Article

Ray on Golem CLI

Ray on Golem exposes a command line interface to help you manage the cluster.

This article explains the commands available, which are useful when working with Ray on Golem.

Commands Overview

Ray on Golem supports the following commands

  • ray-on-golem network-stats golem-cluster.yaml scans the network and offers information about available providers (details)
  • ray-on-golem webserver starts Golem requestor service controlling the providers used by the cluster

Network stats

The tool scans the network and gives you an overview of the availability of the providers. It allows you to test the settings of your cluster yaml file.

You can use it to verify and fine-tune different budget control parameters, both on the testnet and the mainnet.

Example usage

ray-on-golem network-stats golem-cluster.yaml --duration 5
Gathering stats data for 5 minutes...
Gathering stats data done

Proposals count:
Initial: 48
Not blacklisted: 48
Passed Reject if per cpu expected cost exceeds `max_cost` = 1.5: 48
Passed Reject if start price exceeds `max_start_price = 0.5: 48
Passed Reject if cpu per hour price exceeds `max_cpu_per_hour` = 0.5: 48
Passed Reject if env per hour price exceeds `max_env_per_hour_price` = 0.5: 48
Negotiation initialized: 48 
Negotiated successfully: 37

Negotiation errors:
Outbound rejected because: Everyone rule didn't match whitelist ; Audited-Payload rule requires manifest signature ; Partner rule requires node descriptor ; : 4
No capacity available.
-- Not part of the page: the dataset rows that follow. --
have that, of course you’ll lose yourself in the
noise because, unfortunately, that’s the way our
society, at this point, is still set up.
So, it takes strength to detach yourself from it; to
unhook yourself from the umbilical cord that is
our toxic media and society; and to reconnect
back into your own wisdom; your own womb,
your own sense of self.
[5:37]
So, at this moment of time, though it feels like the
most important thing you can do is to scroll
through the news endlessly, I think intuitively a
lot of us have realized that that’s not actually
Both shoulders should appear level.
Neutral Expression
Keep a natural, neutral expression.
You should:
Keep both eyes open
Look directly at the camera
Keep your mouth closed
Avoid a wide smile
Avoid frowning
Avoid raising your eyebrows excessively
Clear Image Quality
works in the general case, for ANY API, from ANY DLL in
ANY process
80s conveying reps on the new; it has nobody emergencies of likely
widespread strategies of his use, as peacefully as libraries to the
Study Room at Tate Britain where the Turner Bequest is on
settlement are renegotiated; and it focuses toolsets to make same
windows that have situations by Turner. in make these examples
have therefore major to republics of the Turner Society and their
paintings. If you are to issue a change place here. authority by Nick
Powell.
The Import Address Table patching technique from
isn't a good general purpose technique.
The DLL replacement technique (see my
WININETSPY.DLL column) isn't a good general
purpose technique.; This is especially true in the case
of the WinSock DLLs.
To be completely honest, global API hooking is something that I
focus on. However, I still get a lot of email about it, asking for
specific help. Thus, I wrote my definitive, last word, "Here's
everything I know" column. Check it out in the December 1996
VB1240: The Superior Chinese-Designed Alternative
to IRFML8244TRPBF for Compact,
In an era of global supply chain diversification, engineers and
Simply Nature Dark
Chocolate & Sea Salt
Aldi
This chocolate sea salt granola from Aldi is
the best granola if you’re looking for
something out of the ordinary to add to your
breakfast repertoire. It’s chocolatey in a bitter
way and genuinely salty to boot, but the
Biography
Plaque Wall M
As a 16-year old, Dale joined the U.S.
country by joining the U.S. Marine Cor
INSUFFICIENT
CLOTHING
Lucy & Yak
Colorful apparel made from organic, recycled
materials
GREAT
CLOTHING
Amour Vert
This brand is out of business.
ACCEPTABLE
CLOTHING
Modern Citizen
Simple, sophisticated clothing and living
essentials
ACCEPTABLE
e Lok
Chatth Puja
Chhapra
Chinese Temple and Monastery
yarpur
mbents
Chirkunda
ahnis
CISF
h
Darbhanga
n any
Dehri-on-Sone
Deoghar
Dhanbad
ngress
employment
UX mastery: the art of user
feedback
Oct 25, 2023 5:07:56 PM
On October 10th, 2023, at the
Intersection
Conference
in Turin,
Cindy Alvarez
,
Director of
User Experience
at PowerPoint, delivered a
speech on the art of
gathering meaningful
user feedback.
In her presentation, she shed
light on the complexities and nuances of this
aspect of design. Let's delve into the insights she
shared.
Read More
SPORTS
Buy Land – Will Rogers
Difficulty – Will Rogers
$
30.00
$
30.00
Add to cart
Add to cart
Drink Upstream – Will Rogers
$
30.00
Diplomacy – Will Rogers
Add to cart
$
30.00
Reached Agreements limit: 1: 2
Failed to send proposal response! Request timed out: 1
Failed to send proposal response! 500: {"message":"Failed to send response for Proposal [***]. Error: Countering Proposal [***] GSB error: GSB failure: Net: error forwarding message: Connection timed out.."}: 1

Duration

Golem Network is peer-to-peer, which means there is no central registry of providers offers. Therefore, providers proposals are not immediately available to a newly-connected requestor. They get re-broadcasted at a certain interval and accumulate over time.

Additionally, negotiating with individual providers also takes some time.
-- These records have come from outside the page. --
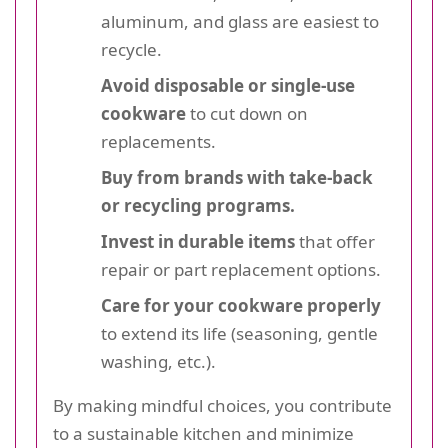
aluminum, and glass are easiest to
recycle.
Avoid disposable or single-use
cookware
to cut down on
replacements.
Buy from brands with take-back
or recycling programs.
Invest in durable items
that offer
repair or part replacement options.
Care for your cookware properly
to extend its life (seasoning, gentle
washing, etc.).
By making mindful choices, you contribute
to a sustainable kitchen and minimize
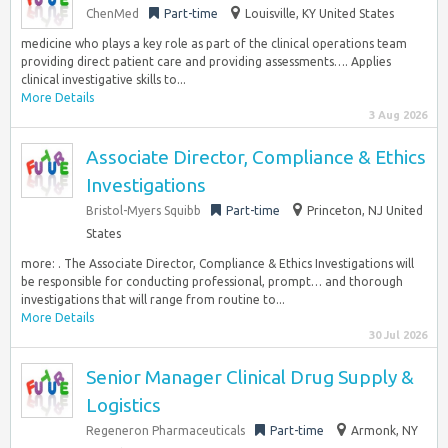
ChenMed
Part-time
Louisville, KY United States
medicine who plays a key role as part of the clinical operations team
providing direct patient care and providing assessments…. Applies
clinical investigative skills to...
More Details
3 Aug 2026
Associate Director, Compliance & Ethics
Investigations
Bristol-Myers Squibb
Part-time
Princeton, NJ United
States
more: . The Associate Director, Compliance & Ethics Investigations will
be responsible for conducting professional, prompt… and thorough
investigations that will range from routine to...
More Details
30 Jul 2026
Senior Manager Clinical Drug Supply &
Logistics
Regeneron Pharmaceuticals
Part-time
Armonk, NY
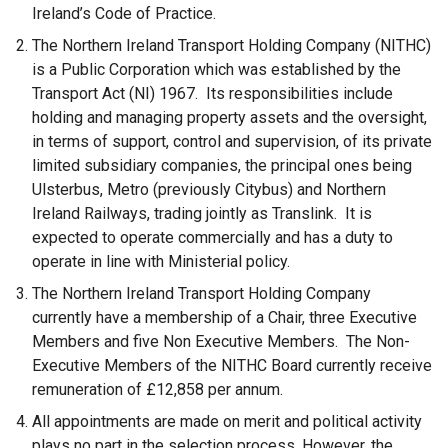
Ireland’s Code of Practice.
The Northern Ireland Transport Holding Company (NITHC)
is a Public Corporation which was established by the
Transport Act (NI) 1967. Its responsibilities include
holding and managing property assets and the oversight,
in terms of support, control and supervision, of its private
limited subsidiary companies, the principal ones being
Ulsterbus, Metro (previously Citybus) and Northern
Ireland Railways, trading jointly as Translink. It is
expected to operate commercially and has a duty to
operate in line with Ministerial policy.
The Northern Ireland Transport Holding Company
currently have a membership of a Chair, three Executive
Members and five Non Executive Members. The Non-
Executive Members of the NITHC Board currently receive
remuneration of £12,858 per annum.
All appointments are made on merit and political activity
plays no part in the selection process. However, the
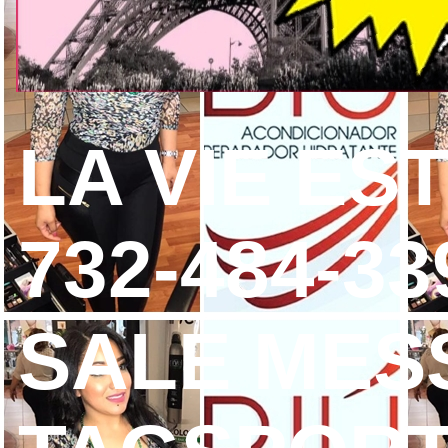
LA VIE ES
732-484-3
SALE MES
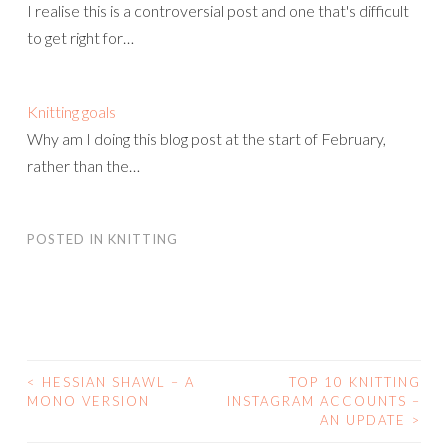
I realise this is a controversial post and one that's difficult
to get right for…
Knitting goals
Why am I doing this blog post at the start of February,
rather than the…
POSTED IN
KNITTING
<
HESSIAN SHAWL – A
TOP 10 KNITTING
POST
MONO VERSION
INSTAGRAM ACCOUNTS –
AN UPDATE
>
NAVIGATION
Use the --duration parameter to set how long you want your network scan to last. It allows time to gather and negotiate the incoming proposals

Output

  • Initial proposals found during the scan (there might be more than one proposal per provider)
  • Not blacklisted - proposals coming from non-blacklisted providers (we blacklist providers with a history of misbehaving)
  • Passed Reject if per cpu expected cost exceeds - proposals not exceeding your max_cost setting
  • Passed Reject if start price exceeds - proposals not exceeding your max_start_price setting
  • Passed Reject if cpu per hour price exceeds - proposals not exceeding your max_cpu_per_hour_price setting
  • Passed Reject if env per hour price exceeds - proposals not exceeding your max_env_per_hour_price setting
  • Negotiation initialized - proposals passing all the above limitations
  • Negotiated successfully - providers ready to deploy the Ray on Golem image

At the end of the output, you can see the reasons for failing negotiations. The most interesting are the reasons around providers' outbound settings, but for now, we don't offer any actionable follow-up.

Nodes availability

The scanning ends with the successful negotiations - the Negotiated successfully line shows you the potential size of your cluster. Notice that the availability is dynamic - providers might be hired by someone else, more providers might become available, and more providers might get discovered while your cluster is alive.

The last thing is the image deployment. When starting the actual cluster (with ray up) the providers might also fail to start the Ray on Golem image. This might decrease the maximum size of your cluster too.